Projeto do SESI Criciúma transforma matemática em experiência para discutir os riscos das apostas online
Estudantes da 3ª série do Ensino Médio desenvolvem jogos, simuladores e pesquisas para mostrar, de forma interativa, como a matemática por trás das apostas favorece as casas e quais são os impactos do jogo desenfreado
O crescimento das apostas online e a presença cada vez maior desse tipo de conteúdo nas redes sociais despertaram a atenção dos estudantes da 3ª série do Ensino Médio da Escola SESI Criciúma. A partir da preocupação com a forma como as apostas são apresentadas, especialmente aos jovens, os alunos desenvolveram um projeto que une Matemática, tecnologia, fabricação digital, pesquisa e conscientização social.
Orientado pelo professor Adilson Motta, que atua nas Unidades Curriculares de Matemática e suas Tecnologias e Fabricação Digital e Modelamento Geométrico, o projeto investiga o que existe por trás da promessa de ganhos fáceis. Os estudantes analisam conceitos como probabilidade, estatística, porcentagens, valor esperado, matemática financeira e juros compostos para compreender por que, no longo prazo, a estrutura dos jogos é matematicamente favorável às casas de apostas.
“A grande ideia é fazer com que as pessoas entendam que, por trás daquela promessa de ‘ganhar dinheiro fácil’, existe toda uma estrutura pensada matematicamente para favorecer a casa. Os estudantes estão pesquisando as probabilidades, a estatística, a vantagem matemática das casas de apostas e o chamado valor esperado, mostrando que ganhar uma rodada não significa necessariamente que o jogador tenha vantagem no longo prazo”, explica o professor Adilson Motta.
Uma experiência para além dos cálculos
O projeto não se limita à análise matemática.

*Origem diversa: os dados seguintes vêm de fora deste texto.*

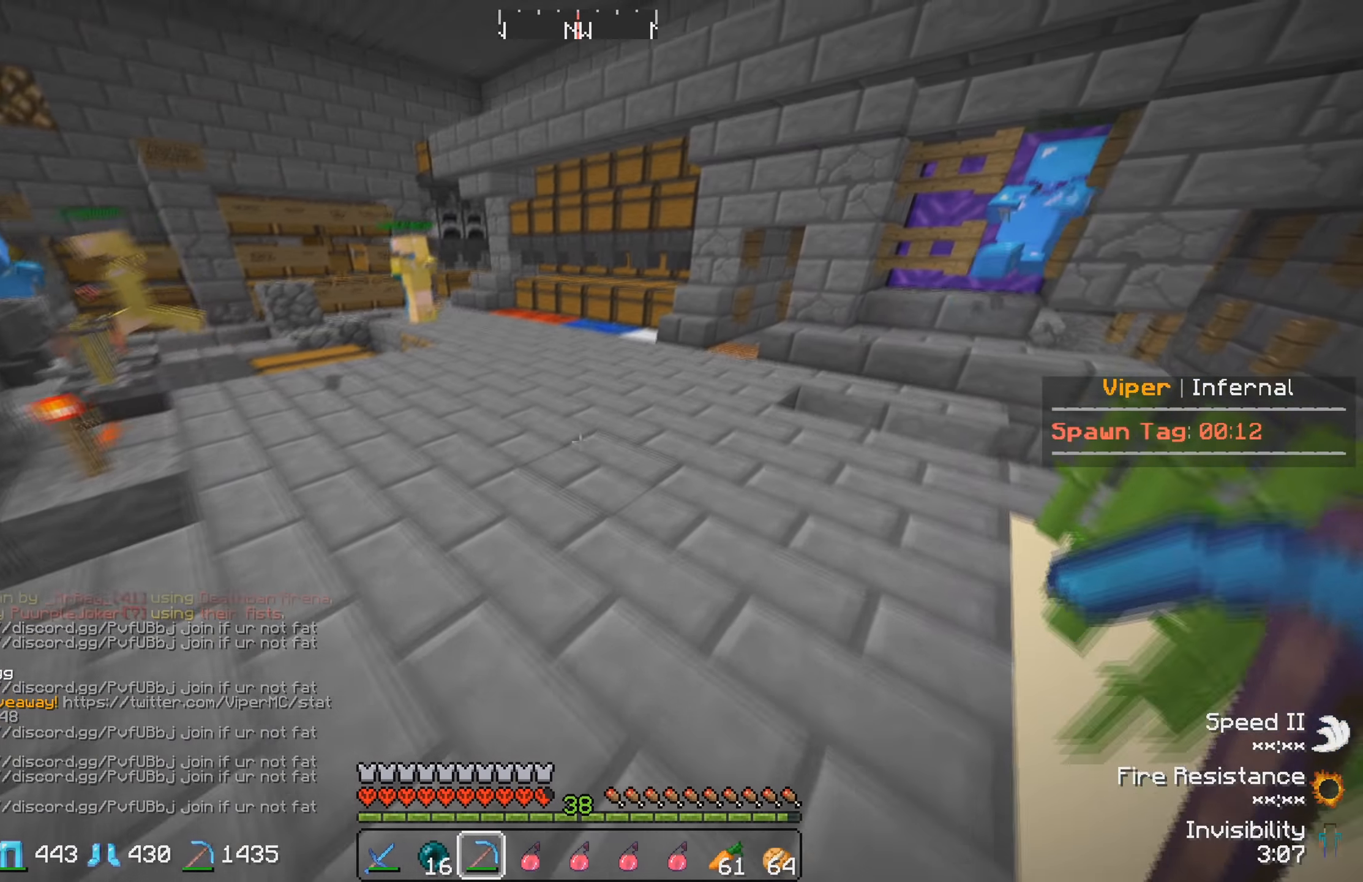
{"keys": ["w"], "events": [[167, "d", "up"]]}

Os estudantes também pesquisam os impactos financeiros, sociais, econômicos e emocionais relacionados às apostas desenfreadas. Para apresentar esse conteúdo ao público, eles estão desenvolvendo uma experiência imersiva que será apresentada na Mostra STEAM da Escola SESI Criciúma, marcada para o dia 19 de setembro.
A proposta é dividir o espaço em dois ambientes. Em um deles, o visitante encontrará uma espécie de cassino, com jogos e simuladores desenvolvidos pelos próprios estudantes. Receberá fichas que representam dinheiro, poderá jogar, ganhar e perder e vivenciar a dinâmica que pode levar uma pessoa a continuar apostando, inclusive na tentativa de recuperar o que perdeu.
Na sequência, o visitante será levado para o outro lado da experiência, onde encontrará pesquisas, gráficos, dados e informações que explicam matematicamente o que aconteceu durante o jogo e apresentam as consequências relacionadas às apostas.
“Não será apenas uma exposição de trabalhos. A intenção é fazer com que o visitante viva uma experiência e saia dali refletindo sobre o assunto. A pessoa entra, recebe fichas que representam dinheiro, joga, pode ganhar, perder e até sentir vontade de continuar apostando para recuperar o que perdeu. Depois, ela descobre que tudo aquilo tinha uma explicação matemática e é levada para o outro lado da sala, onde encontra os dados e as consequências reais das apostas”, destaca Adilson.
Estudantes assumem diferentes etapas do projeto
O trabalho envolve diferentes grupos de pesquisa e desenvolvimento. Cada equipe é responsável por uma parte do processo, desde a busca por informações e fontes confiáveis até a criação de gráficos, materiais visuais, jogos e recursos interativos.
Também participam do projeto os estudantes e o professor Felipe Cettolin, que atua na Unidade Curricular de Desenvolvimento de Apps e Games. A integração entre as diferentes áreas permite que os alunos participem tanto da investigação do tema quanto da criação das ferramentas utilizadas na apresentação.